Personal information
- Full name: Peter Nicholas Kanis
- Date of birth: 13 April 1931
- Date of death: 25 November 2021 (aged 90)
- Original team(s): Melbourne High
- Height: 175 cm (5 ft 9 in)
- Weight: 76 kg (168 lb)

Playing career^{1}
- Years: Club / Games (Goals)
- 1952–56: Hawthorn (VFL) / 41 (11)
- 1959–60: Norwood (SAFL) / 6 (0)
- Total:  / 47 (11)
- ^{1} Playing statistics correct to the end of 1960.

= Peter Kanis =

Australian rules footballer (1931–2021)

Peter Nicholas Kanis (13 April 1931 – 25 November 2021) was an Australian rules footballer who played with Hawthorn in the Victorian Football League (VFL) and Norwood in the South Australian National Football League (SANFL).

==Family==
The son of Constantine Kanis (1898-1983), and Asimina Kanis (1902-1968), née Amonis, Peter Kanis was born on 13 April 1931.

==Education==
He attended Melbourne High School, and was the captain of the school's First XVIII.

==Hawthorn (VFL)==
The VFL established a competition known as the Victorian Junior Football League in 1919; it was renamed "the Seconds" in 1924 (i.e., the clubs' Second XVIIIs), and "the Reserves" in 1960. In between 1946 and 1959 the VFL conducted a "Thirds" competition (i.e., the clubs' Third XVIIIs), it was renamed "the Under-19s" in 1960. One of the important advantages of a "Thirds" team was seen to be that it "enable[d] players to move from team to team without the necessity of obtaining a clearance to rise from Third to Second Eighteen or vice versa".

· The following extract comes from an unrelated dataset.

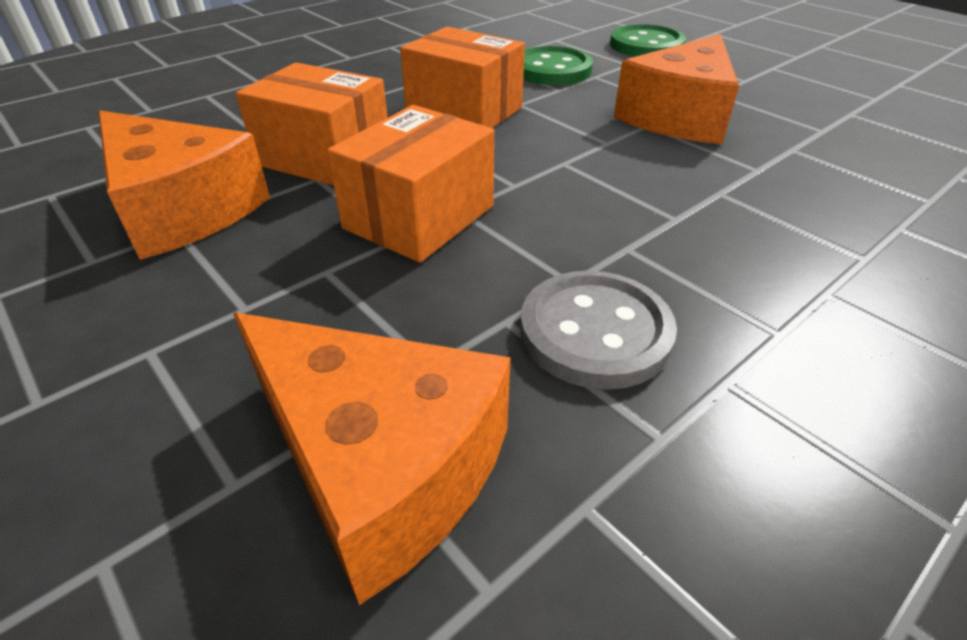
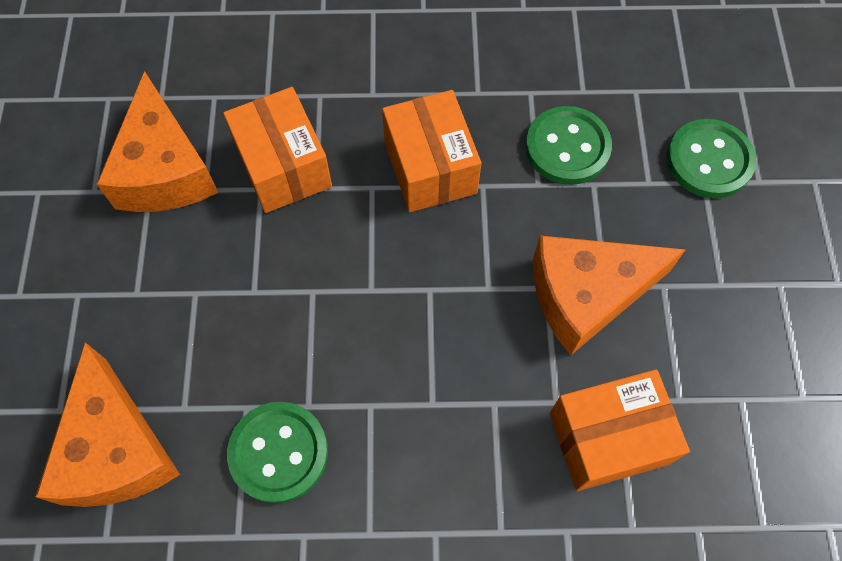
camera: 40 degrees right, 25 degrees up
orange box [327,105,494,262] -> orange box moved to [550,369,690,491]
grey button [520,271,677,390] -> green button [227,402,328,504]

Although some sources indicate that Kanis came to Hawthorn via the Melbourne High School Old Boys Football Club (MHSOB) in the Victorian Amateur Football Association (VAFA), others indicate, more strongly, that he had risen through the Hawthorn system from playing with the "Thirds", to playing with the "Seconds". and, as well the fact that he was listed, by the MHSOB, as one of the "former AFL/VFL players who started their football at MHS and/or MHSOBFC", suggests that the "or" applies in his case, and that he was recruited while still a student at Melbourne High School.

In his last match for the Hawthorn club he was the captain of the team that played in the 1956 (Seconds') first semi-final, against Richmond, at the MCG on 25 August 1956 — the Hawthorn Club's first-ever appearance in a VFL final in any grade — and, although Hawthorn lost the match, 5.9 (39) to 9.12 (66), Kanis was one of the Hawthorn Seconds' best players.